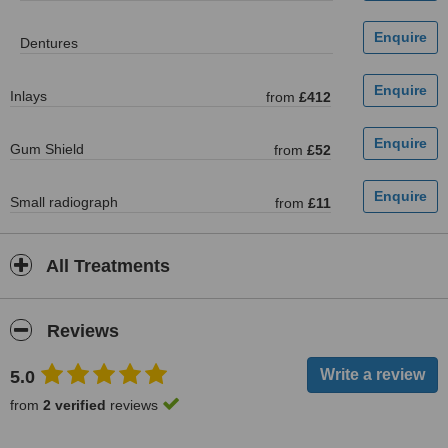
Dentures
Inlays
from
£412
Gum Shield
from
£52
Small radiograph
from
£11
All Treatments
Reviews
5.0
from
2 verified
reviews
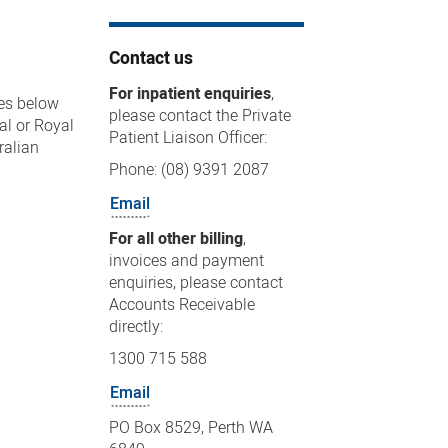
Contact us
For inpatient enquiries
,
ges below
please contact the Private
al or Royal
Patient Liaison Officer:
ralian
Phone: (08) 9391 2087
Email
For all other billing
,
invoices and payment
enquiries, please contact
Accounts Receivable
directly:
1300 715 588
Email
PO Box 8529, Perth WA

• **Work to be completed**: Repeat, word for word, each of the records, omitting any image they hold.

• **Response to this task**:
Dentures
Inlays
from
£412
Gum Shield
from
£52
Small radiograph
from
£11
All Treatments
Reviews
5.0
from
2 verified
reviews
Contact us
For inpatient enquiries
,
ges below
please contact the Private
al or Royal
Patient Liaison Officer:
ralian
Phone: (08) 9391 2087
Email
For all other billing
,
invoices and payment
enquiries, please contact
Accounts Receivable
directly:
1300 715 588
Email
PO Box 8529, Perth WA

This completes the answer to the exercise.